TASK –
Two lines below mark the span: the one containing "7: 65545 -> 78600" and the one containing "Invertebrates, Bothrops jararaca: 3.2 -> 2.2". Set down both, plus every line between, exactly as they stand, and nothing else.

+ + + + + + +

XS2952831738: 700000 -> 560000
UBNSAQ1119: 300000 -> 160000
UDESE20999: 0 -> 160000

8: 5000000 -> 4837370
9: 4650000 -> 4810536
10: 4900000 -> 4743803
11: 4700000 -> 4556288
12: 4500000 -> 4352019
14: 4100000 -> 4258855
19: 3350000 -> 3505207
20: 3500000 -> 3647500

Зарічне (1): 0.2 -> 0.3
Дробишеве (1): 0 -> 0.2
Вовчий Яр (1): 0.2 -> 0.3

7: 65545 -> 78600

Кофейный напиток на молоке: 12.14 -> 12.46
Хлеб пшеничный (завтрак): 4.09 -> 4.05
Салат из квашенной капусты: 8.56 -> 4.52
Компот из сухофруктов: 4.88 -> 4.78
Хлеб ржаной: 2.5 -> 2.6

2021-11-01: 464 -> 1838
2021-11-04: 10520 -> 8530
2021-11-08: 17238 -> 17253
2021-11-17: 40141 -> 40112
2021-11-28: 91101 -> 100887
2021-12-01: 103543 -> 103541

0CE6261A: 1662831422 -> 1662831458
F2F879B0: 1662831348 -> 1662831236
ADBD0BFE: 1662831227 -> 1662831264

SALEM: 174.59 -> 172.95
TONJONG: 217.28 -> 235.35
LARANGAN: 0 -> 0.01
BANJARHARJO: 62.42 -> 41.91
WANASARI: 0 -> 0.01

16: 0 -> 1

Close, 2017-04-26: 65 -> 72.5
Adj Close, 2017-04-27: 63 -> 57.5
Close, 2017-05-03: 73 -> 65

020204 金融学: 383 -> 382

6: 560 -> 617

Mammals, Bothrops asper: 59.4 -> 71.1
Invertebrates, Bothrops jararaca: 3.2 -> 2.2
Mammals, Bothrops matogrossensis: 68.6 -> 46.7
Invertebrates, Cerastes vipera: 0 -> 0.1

+ + + + + + +

EXERCISE ANSWER –
7: 65545 -> 78600

Кофейный напиток на молоке: 12.14 -> 12.46
Хлеб пшеничный (завтрак): 4.09 -> 4.05
Салат из квашенной капусты: 8.56 -> 4.52
Компот из сухофруктов: 4.88 -> 4.78
Хлеб ржаной: 2.5 -> 2.6

2021-11-01: 464 -> 1838
2021-11-04: 10520 -> 8530
2021-11-08: 17238 -> 17253
2021-11-17: 40141 -> 40112
2021-11-28: 91101 -> 100887
2021-12-01: 103543 -> 103541

0CE6261A: 1662831422 -> 1662831458
F2F879B0: 1662831348 -> 1662831236
ADBD0BFE: 1662831227 -> 1662831264

SALEM: 174.59 -> 172.95
TONJONG: 217.28 -> 235.35
LARANGAN: 0 -> 0.01
BANJARHARJO: 62.42 -> 41.91
WANASARI: 0 -> 0.01

16: 0 -> 1

Close, 2017-04-26: 65 -> 72.5
Adj Close, 2017-04-27: 63 -> 57.5
Close, 2017-05-03: 73 -> 65

020204 金融学: 383 -> 382

6: 560 -> 617

Mammals, Bothrops asper: 59.4 -> 71.1
Invertebrates, Bothrops jararaca: 3.2 -> 2.2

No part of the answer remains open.